== WORK TO COMPLETE ==
(A) In the patch review, which bit does the reviewer say the code should technically check for?
(B) Please echo everything in the patch review from "On Tue, 2026-05-05" down to "insertions(+), 3 deletions(-)".

== SELECTED EXCERPT ==
□ □ □

Re: [PATCH 17/28] KVM: nVMX: pass PFERR_USER_MASK to MMU on EPT violations

From: mlevitsk

Date: Tue Jun 02 2026 - 10:36:02 EST

On Tue, 2026-05-05 at 21:52 +0200, Paolo Bonzini wrote:
> For EPT, PFERR_USER_MASK refers not to the CPL of the guest,
> but to the AND of the U bits encountered while walking guest
> page tables; this is consistent with how MBEC differentiates
> between XS and XU. This is available through the
> "advanced vmexit information for EPT violations" feature.
>
> Tested-by: David Riley <d.riley@xxxxxxxxxxx>
> Signed-off-by: Paolo Bonzini <pbonzini@xxxxxxxxxx>
> ---
> arch/x86/kvm/vmx/common.h | 12 +++++++++---
> arch/x86/kvm/vmx/vmx.c    | 10 ++++++++++
> 2 files changed, 19 insertions(+), 3 deletions(-)
>
> diff --git a/arch/x86/kvm/vmx/common.h b/arch/x86/kvm/vmx/common.h
> index 40fa72f31fc7..08005676702c 100644
> --- a/arch/x86/kvm/vmx/common.h
> +++ b/arch/x86/kvm/vmx/common.h
> @@ -100,9 +100,15 @@ static inline int __vmx_handle_ept_violation(struct kvm_vcpu *vcpu, gpa_t gpa,
> error_code |= (exit_qualification & EPT_VIOLATION_PROT_USER_EXEC)
>       ? PFERR_PRESENT_MASK : 0;
>
> - if (exit_qualification & EPT_VIOLATION_GVA_IS_VALID)
> - error_code |= (exit_qualification & EPT_VIOLATION_GVA_TRANSLATED) ?
> -       PFERR_GUEST_FINAL_MASK : PFERR_GUEST_PAGE_MASK;
> + if (exit_qualification & EPT_VIOLATION_GVA_IS_VALID) {
> + if (exit_qualification & EPT_VIOLATION_GVA_TRANSLATED) {
> + error_code |= PFERR_GUEST_FINAL_MASK;
> + if (exit_qualification & EPT_VIOLATION_GVA_USER)
> + error_code |= PFERR_USER_MASK;
> + } else {
> + error_code |= PFERR_GUEST_PAGE_MASK;
> + }
> + }

Minor nitpick:
Technically this code should check for VMX_EPT_ADVANCED_VMEXIT_INFO_BIT.
Otherwise we might pass (in theory) the PFERR_USER_MASK when it's not there.

□ □ □

== DATA RECORDS ==
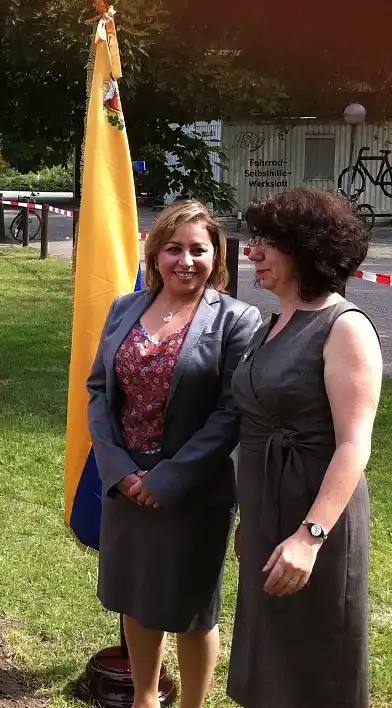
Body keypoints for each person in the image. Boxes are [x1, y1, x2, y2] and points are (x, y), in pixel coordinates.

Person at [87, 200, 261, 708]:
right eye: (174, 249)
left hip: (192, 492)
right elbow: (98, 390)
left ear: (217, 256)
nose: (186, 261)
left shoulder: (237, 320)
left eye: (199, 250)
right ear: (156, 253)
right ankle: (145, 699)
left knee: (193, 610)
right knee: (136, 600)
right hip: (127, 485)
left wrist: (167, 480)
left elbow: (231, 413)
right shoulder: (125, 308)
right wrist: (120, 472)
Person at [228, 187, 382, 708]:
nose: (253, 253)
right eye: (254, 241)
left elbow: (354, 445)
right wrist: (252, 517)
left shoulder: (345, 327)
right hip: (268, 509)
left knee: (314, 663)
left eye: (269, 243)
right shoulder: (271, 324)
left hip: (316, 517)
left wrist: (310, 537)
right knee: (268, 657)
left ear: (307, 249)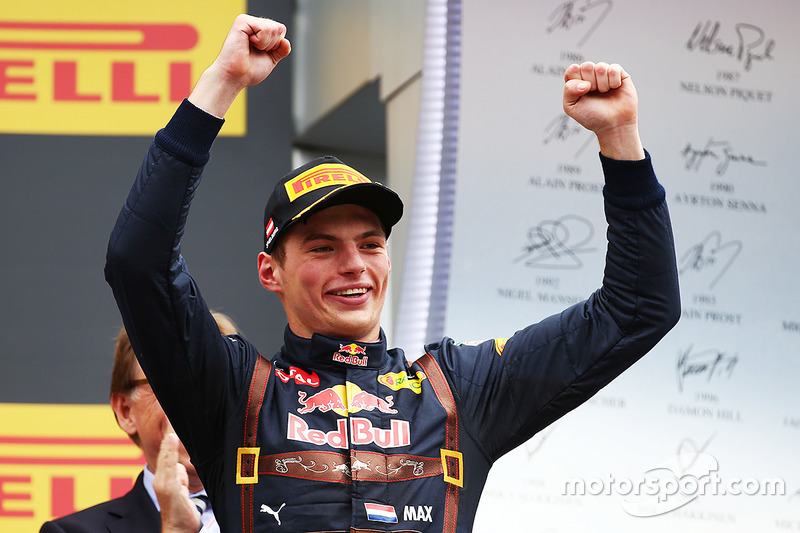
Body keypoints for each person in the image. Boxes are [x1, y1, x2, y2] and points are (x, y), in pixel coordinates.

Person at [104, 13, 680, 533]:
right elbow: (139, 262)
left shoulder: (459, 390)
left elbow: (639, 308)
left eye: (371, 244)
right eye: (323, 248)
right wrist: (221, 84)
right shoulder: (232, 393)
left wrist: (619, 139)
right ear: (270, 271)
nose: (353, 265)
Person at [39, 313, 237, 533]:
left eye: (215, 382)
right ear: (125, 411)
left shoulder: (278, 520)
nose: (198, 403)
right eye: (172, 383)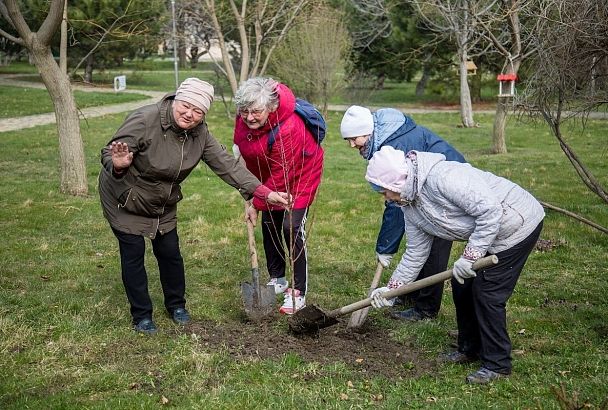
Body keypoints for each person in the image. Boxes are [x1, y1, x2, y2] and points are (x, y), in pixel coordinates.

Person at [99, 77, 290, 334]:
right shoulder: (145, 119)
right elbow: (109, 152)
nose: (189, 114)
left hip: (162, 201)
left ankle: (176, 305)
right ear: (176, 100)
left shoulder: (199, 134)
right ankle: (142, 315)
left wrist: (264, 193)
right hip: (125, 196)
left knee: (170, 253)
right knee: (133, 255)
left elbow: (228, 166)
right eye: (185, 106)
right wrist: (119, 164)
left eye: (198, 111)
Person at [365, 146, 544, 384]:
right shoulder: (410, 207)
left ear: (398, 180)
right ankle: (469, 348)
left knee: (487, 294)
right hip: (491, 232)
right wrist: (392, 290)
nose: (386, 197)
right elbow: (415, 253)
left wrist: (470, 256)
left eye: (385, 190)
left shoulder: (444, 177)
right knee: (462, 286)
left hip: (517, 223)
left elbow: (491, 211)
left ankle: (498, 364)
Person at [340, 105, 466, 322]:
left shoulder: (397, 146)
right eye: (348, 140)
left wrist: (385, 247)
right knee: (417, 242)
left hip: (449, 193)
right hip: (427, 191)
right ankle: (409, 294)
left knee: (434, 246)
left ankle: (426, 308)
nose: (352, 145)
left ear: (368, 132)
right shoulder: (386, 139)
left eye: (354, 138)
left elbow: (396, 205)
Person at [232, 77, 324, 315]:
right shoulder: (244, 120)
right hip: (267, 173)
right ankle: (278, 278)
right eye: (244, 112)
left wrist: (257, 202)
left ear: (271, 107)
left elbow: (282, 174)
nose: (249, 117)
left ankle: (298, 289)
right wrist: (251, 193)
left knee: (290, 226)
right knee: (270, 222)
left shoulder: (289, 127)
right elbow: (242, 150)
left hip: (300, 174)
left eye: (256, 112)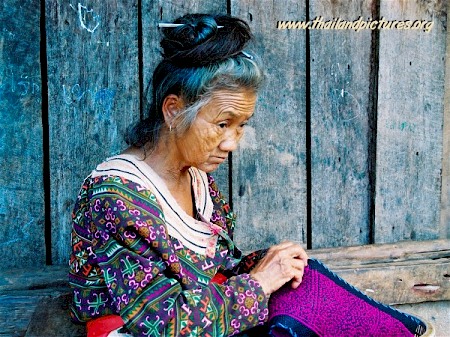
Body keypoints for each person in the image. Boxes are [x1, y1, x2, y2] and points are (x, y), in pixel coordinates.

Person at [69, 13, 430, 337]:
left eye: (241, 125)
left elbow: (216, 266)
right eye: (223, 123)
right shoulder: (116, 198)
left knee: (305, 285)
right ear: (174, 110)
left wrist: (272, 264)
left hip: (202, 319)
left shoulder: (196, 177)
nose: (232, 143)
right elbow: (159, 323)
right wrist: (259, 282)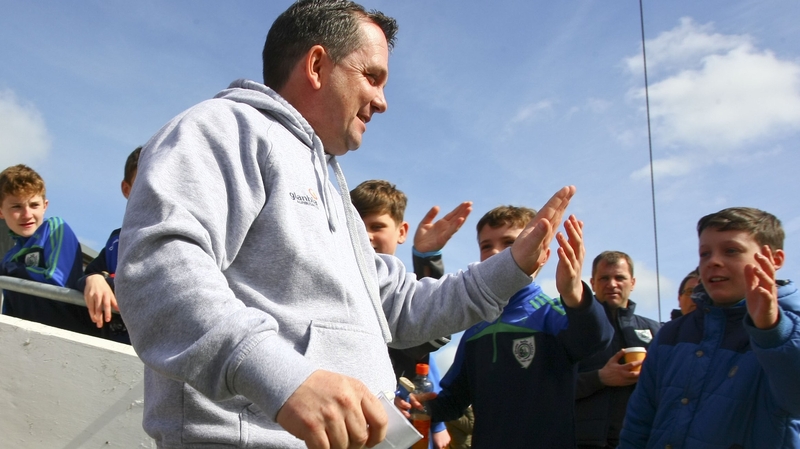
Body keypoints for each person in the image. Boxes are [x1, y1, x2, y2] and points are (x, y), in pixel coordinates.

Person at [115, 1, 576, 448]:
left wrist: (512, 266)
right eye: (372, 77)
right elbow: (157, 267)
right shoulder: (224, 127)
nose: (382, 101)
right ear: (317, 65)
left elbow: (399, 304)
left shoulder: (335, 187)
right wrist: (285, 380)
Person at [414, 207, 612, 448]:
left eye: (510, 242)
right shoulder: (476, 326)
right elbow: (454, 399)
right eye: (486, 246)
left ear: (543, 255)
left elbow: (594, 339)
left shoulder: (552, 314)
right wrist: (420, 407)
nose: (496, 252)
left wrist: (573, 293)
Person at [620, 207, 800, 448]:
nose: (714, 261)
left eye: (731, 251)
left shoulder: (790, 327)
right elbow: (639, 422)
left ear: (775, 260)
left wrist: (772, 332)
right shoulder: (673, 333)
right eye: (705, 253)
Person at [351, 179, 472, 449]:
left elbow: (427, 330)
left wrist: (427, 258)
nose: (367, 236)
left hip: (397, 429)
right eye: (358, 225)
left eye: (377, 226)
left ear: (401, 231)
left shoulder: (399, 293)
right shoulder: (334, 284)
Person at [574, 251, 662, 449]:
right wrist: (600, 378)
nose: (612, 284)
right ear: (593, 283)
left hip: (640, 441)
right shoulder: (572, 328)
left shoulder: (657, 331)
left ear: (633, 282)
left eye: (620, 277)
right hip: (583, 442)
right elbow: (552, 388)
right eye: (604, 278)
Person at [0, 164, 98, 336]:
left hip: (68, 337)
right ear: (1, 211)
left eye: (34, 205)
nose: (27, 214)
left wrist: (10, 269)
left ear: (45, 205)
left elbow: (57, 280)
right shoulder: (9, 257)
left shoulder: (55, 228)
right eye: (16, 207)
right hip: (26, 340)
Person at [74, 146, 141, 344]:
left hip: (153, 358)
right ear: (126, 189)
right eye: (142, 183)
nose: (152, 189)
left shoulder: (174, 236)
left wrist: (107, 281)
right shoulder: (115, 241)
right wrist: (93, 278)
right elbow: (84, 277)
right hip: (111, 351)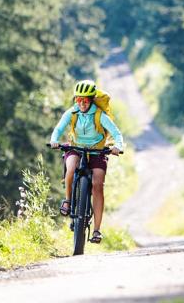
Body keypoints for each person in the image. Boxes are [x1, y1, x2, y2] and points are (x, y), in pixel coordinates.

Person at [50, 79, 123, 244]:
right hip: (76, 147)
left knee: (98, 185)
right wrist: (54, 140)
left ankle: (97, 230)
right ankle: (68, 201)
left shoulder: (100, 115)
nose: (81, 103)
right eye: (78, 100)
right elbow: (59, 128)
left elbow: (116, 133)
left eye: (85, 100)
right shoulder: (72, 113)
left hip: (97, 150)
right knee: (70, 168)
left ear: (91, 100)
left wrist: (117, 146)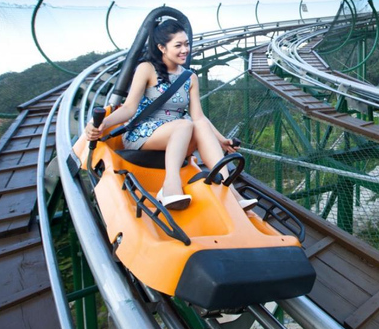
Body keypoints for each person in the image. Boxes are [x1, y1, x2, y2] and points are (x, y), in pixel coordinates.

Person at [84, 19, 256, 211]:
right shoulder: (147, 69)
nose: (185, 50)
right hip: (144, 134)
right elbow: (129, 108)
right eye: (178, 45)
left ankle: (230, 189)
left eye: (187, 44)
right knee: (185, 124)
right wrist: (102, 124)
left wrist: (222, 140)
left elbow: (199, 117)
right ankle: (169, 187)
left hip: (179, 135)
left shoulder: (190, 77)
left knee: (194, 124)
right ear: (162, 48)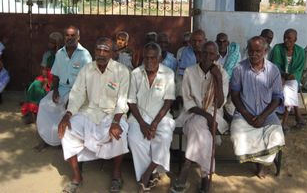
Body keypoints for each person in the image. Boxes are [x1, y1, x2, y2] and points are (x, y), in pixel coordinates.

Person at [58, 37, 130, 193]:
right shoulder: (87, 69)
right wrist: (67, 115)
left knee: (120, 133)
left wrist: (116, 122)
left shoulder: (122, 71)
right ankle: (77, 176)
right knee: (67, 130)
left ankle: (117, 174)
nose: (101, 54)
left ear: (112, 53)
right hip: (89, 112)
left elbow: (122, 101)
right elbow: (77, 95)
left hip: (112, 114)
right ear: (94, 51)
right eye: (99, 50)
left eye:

□ □ □

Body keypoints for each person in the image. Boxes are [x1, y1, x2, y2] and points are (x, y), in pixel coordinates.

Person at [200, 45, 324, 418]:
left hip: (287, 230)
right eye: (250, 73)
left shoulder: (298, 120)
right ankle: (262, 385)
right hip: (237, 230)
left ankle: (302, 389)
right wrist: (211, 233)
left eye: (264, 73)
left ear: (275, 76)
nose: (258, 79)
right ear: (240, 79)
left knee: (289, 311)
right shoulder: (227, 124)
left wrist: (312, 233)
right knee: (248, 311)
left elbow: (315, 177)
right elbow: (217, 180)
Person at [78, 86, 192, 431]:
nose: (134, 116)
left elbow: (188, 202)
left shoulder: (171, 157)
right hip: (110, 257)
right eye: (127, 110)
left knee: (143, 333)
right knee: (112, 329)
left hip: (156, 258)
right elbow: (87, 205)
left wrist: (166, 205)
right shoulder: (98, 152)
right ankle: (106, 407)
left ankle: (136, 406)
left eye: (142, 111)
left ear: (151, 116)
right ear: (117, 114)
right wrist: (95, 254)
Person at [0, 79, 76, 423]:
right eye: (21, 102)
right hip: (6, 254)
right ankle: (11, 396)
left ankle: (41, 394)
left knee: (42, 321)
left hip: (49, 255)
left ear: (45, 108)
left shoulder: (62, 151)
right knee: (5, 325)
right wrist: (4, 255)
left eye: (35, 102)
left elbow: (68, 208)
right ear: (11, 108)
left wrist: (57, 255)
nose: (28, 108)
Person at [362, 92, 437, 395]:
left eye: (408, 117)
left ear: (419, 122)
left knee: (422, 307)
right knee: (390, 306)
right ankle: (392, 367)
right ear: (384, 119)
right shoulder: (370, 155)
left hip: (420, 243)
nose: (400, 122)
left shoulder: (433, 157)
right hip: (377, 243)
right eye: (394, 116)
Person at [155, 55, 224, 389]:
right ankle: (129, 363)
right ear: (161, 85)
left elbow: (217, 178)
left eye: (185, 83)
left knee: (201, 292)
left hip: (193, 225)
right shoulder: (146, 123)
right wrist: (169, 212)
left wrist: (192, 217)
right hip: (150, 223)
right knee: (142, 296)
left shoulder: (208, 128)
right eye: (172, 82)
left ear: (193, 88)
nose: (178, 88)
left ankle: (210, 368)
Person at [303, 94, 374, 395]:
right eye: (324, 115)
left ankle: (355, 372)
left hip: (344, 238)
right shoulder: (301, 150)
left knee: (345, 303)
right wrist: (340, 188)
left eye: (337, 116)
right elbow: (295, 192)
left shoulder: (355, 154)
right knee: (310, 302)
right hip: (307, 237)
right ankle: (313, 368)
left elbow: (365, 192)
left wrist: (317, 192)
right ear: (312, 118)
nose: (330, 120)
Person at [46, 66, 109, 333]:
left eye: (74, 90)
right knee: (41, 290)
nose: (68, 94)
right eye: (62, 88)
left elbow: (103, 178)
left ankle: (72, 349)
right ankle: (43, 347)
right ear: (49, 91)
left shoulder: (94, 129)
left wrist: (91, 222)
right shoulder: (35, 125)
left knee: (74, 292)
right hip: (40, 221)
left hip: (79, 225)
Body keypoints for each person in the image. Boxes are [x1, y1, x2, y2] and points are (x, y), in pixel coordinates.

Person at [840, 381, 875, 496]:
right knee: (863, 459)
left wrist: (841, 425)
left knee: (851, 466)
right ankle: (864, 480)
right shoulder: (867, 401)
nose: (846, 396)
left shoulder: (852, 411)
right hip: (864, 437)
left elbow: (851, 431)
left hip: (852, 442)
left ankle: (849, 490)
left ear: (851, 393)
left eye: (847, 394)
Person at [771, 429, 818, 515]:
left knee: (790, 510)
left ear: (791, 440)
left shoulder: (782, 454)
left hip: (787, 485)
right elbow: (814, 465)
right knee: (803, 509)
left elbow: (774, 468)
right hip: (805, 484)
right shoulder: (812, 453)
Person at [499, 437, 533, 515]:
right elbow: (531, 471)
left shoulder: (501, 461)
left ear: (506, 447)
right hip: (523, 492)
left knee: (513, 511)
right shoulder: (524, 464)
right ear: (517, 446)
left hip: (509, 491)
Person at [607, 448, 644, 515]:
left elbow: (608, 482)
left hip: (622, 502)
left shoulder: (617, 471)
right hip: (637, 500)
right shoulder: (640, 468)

□ □ □

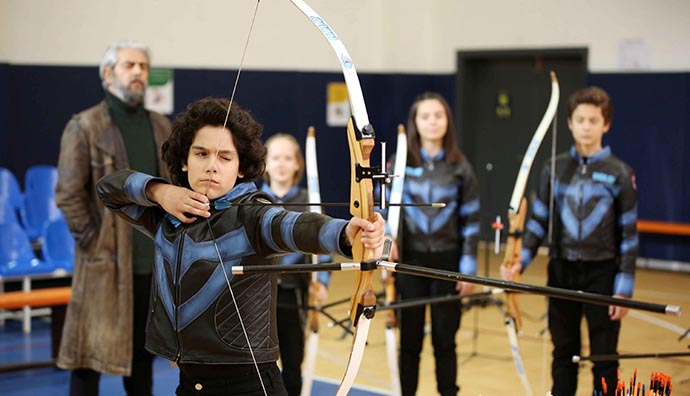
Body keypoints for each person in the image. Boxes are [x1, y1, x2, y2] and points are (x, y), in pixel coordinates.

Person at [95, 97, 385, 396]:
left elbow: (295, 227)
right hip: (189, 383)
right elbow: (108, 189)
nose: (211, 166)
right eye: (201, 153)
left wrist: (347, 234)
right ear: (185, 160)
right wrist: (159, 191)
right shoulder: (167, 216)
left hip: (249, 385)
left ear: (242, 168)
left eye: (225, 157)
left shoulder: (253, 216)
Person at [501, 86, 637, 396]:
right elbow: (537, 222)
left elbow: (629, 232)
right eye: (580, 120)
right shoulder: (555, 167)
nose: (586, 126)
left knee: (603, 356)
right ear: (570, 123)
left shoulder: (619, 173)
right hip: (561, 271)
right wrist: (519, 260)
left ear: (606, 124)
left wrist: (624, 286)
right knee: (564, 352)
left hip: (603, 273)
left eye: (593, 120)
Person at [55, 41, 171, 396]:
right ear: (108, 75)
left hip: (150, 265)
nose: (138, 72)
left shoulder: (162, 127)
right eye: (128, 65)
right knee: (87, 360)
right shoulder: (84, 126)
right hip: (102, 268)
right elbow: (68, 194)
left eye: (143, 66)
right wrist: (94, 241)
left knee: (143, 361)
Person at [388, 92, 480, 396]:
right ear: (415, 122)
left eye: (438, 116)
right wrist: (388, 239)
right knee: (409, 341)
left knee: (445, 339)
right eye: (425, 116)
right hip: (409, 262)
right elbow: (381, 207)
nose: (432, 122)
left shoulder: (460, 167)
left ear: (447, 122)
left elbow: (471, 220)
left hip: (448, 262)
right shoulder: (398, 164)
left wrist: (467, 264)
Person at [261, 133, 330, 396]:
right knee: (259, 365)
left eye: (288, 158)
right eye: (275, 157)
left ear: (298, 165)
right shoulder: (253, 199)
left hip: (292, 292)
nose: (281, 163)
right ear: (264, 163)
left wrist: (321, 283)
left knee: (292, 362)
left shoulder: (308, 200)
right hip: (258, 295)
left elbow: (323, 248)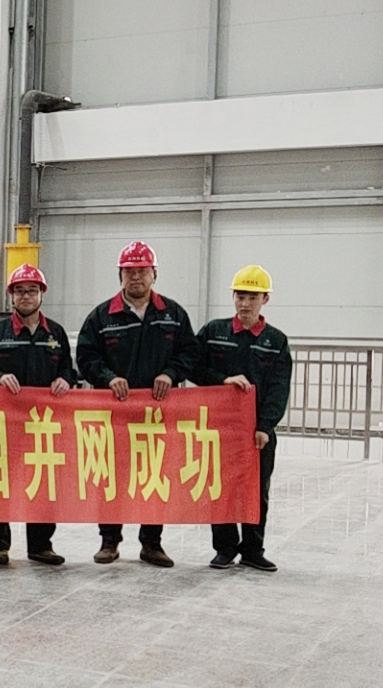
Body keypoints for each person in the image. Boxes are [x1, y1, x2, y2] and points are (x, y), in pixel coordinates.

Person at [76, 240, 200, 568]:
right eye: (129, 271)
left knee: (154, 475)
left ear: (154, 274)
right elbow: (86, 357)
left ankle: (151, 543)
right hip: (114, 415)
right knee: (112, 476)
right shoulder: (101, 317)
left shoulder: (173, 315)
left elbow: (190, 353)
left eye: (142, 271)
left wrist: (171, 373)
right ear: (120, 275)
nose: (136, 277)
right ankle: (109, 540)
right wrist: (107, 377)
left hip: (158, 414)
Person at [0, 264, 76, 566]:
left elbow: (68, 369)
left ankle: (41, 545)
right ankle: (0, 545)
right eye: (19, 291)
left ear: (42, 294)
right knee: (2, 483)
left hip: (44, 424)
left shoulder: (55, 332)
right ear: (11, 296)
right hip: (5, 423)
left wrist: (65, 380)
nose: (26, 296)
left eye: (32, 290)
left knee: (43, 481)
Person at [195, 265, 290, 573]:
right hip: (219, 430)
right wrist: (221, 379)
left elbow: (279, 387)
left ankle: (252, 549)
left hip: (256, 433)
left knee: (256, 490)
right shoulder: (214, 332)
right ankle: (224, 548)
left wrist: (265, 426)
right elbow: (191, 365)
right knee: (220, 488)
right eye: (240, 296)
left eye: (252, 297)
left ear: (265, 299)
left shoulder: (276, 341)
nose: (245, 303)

□ □ □

== LIST OF SOLUTIONS ==
(A) VMX_EPT_ADVANCED_VMEXIT_INFO_BIT

(B)
On Tue, 2026-05-05 at 21:52 +0200, Paolo Bonzini wrote:
> For EPT, PFERR_USER_MASK refers not to the CPL of the guest,
> but to the AND of the U bits encountered while walking guest
> page tables; this is consistent with how MBEC differentiates
> between XS and XU. This is available through the
> "advanced vmexit information for EPT violations" feature.
>
> Tested-by: David Riley <d.riley@xxxxxxxxxxx>
> Signed-off-by: Paolo Bonzini <pbonzini@xxxxxxxxxx>
> ---
> arch/x86/kvm/vmx/common.h | 12 +++++++++---
> arch/x86/kvm/vmx/vmx.c    | 10 ++++++++++
> 2 files changed, 19 insertions(+), 3 deletions(-)